TEXT =
################

Local woman knew early funeral home work was right choice for her

Frankie Bennett and husband Jason own 6 funeral homes: ‘I love what I do.’

Credit: Bill Lackey

Credit: Bill Lackey

Not many seventh-graders know what they want to become when they get older, and fewer still might think it involves the funeral home industry.

Frankie Bennett — who with her husband, Jason Bennett, now owns six funeral homes — remembers the moment in seventh grade when she made her choice.

She and her mother were touring a then bed and breakfast in Springfield and she saw a funeral going on next door. She looked into the field, took some classes her senior year at Shawnee High School and then Clark State College, before attending mortuary school and graduating when she was 21.

“With me not having any family members in the funeral industry, it was just something that I wanted to do. A lot of funeral homes are generation after generation that take it over ... whereas, it was a choice for me, and I love what I do,” she said.

The Bennetts own Jackson Lytle & Lewis Life Celebration Center in Springfield, Ingling Williams & Lewis Funeral Homes in South Charleston, Jackson Lytle & Lewis Funeral Homes in Yellow Springs, Walter & Lewis Funeral Home in Urbana, and two Atkinson Feucht Hare Funeral Homes in Massillon.

The Bennetts, who have six dogs, were born and raised in the Springfield area and have been married 17 years. Jason Bennett said they felt a calling to serve when they bought the funeral homes.

################

LISTED ENTRIES =
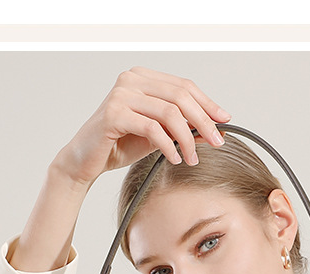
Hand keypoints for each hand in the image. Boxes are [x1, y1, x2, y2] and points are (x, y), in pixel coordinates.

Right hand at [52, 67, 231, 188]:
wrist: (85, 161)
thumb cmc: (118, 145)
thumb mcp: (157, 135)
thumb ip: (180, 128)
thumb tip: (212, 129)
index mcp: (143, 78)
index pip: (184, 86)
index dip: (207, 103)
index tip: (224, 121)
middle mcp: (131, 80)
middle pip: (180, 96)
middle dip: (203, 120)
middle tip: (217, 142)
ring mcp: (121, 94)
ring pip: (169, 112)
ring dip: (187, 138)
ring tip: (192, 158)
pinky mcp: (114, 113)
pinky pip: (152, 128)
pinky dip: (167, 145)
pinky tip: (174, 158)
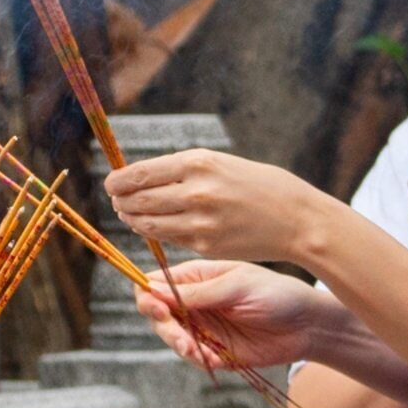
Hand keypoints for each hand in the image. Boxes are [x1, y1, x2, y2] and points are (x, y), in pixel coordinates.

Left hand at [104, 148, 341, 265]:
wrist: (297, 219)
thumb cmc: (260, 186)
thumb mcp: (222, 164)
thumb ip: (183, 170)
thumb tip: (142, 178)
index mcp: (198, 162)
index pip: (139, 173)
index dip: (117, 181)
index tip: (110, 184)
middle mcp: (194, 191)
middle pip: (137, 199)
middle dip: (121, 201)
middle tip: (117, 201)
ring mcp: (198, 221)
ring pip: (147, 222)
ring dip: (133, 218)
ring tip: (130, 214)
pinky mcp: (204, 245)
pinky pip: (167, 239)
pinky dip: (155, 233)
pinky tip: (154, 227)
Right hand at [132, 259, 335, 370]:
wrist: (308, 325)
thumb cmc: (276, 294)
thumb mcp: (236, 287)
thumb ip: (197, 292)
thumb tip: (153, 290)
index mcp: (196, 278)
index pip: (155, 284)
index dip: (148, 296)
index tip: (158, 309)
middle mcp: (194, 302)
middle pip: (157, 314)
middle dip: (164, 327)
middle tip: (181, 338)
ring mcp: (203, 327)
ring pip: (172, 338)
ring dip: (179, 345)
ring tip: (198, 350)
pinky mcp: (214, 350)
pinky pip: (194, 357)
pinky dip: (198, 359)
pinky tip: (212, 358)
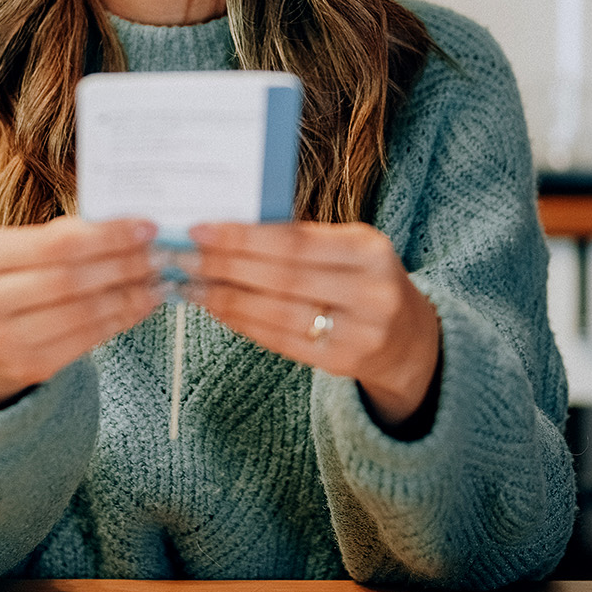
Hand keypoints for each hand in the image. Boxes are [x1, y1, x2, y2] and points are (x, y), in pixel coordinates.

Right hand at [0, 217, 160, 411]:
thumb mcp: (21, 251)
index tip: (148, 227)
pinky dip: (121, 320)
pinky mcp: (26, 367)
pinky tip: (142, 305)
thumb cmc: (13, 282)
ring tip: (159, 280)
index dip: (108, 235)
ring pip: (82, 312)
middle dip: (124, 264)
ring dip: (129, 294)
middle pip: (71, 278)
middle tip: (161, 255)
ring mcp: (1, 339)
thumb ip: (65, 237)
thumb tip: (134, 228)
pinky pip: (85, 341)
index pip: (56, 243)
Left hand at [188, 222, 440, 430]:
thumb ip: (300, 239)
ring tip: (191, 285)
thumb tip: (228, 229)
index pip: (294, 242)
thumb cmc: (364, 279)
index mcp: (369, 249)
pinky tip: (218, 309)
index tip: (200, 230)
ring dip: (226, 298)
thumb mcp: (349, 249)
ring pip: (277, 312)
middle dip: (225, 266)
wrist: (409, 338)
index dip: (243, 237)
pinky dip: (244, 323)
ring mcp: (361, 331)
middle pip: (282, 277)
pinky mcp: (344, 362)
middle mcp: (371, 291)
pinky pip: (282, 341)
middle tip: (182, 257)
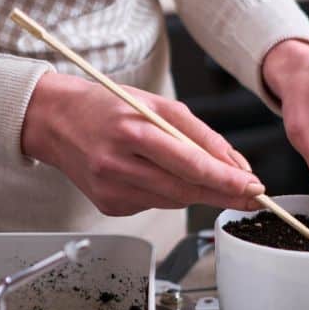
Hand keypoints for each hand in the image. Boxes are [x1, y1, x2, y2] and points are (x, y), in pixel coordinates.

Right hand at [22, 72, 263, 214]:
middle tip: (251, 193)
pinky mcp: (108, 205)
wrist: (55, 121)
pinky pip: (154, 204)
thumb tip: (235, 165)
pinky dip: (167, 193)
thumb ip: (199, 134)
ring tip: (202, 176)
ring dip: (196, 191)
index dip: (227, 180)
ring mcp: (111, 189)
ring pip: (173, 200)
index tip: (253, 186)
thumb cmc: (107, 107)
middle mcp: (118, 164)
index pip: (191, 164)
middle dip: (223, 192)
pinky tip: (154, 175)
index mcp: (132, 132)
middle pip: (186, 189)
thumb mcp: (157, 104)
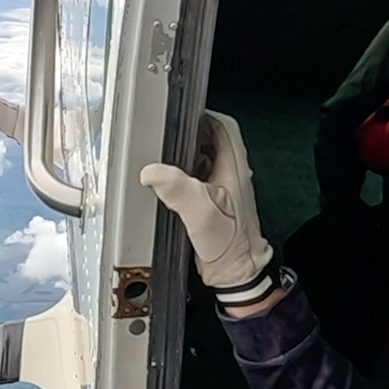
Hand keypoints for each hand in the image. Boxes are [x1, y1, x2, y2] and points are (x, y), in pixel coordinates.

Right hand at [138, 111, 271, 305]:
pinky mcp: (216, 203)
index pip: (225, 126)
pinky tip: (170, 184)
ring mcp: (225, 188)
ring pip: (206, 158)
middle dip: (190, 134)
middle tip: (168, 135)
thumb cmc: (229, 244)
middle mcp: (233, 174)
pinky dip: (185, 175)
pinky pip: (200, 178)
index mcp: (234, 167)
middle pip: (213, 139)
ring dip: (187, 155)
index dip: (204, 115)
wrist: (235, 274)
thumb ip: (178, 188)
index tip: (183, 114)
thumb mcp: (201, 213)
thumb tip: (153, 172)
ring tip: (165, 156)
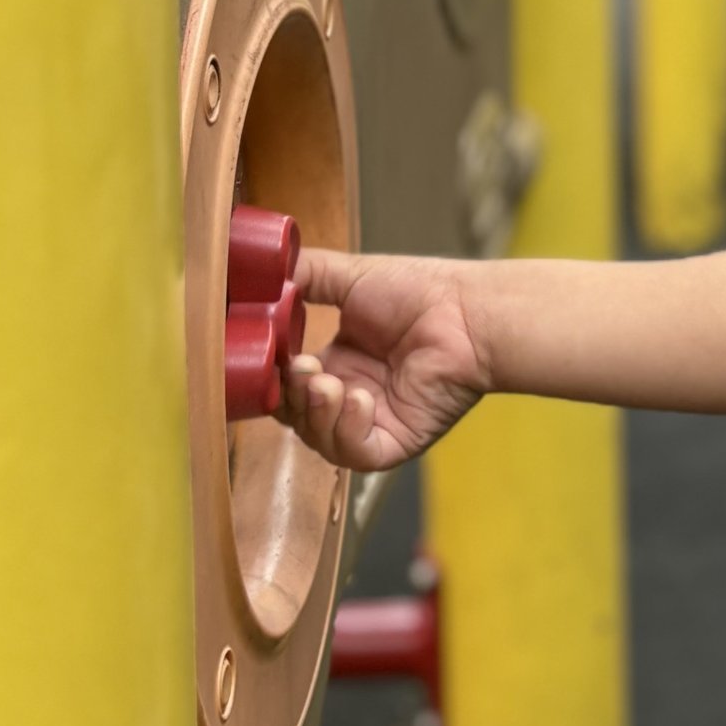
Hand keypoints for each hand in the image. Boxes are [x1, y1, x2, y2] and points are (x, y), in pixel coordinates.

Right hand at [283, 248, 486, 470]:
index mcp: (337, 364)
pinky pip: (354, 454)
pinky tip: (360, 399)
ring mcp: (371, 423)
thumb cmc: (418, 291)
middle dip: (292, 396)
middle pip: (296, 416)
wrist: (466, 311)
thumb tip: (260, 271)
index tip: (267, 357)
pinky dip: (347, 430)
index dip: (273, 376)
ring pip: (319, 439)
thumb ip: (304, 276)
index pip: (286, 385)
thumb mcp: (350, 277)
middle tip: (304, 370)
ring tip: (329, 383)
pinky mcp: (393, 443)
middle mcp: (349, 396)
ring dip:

################

PROBLEM TO SOLVE = Repeat the passage from the article about Frankie Bennett between "Frankie Bennett —" and "she was 21.", inclusive, word for word. None of the material is needed here.

ANSWER FOR THIS EXERCISE =
Frankie Bennett — who with her husband, Jason Bennett, now owns six funeral homes — remembers the moment in seventh grade when she made her choice.

She and her mother were touring a then bed and breakfast in Springfield and she saw a funeral going on next door. She looked into the field, took some classes her senior year at Shawnee High School and then Clark State College, before attending mortuary school and graduating when she was 21.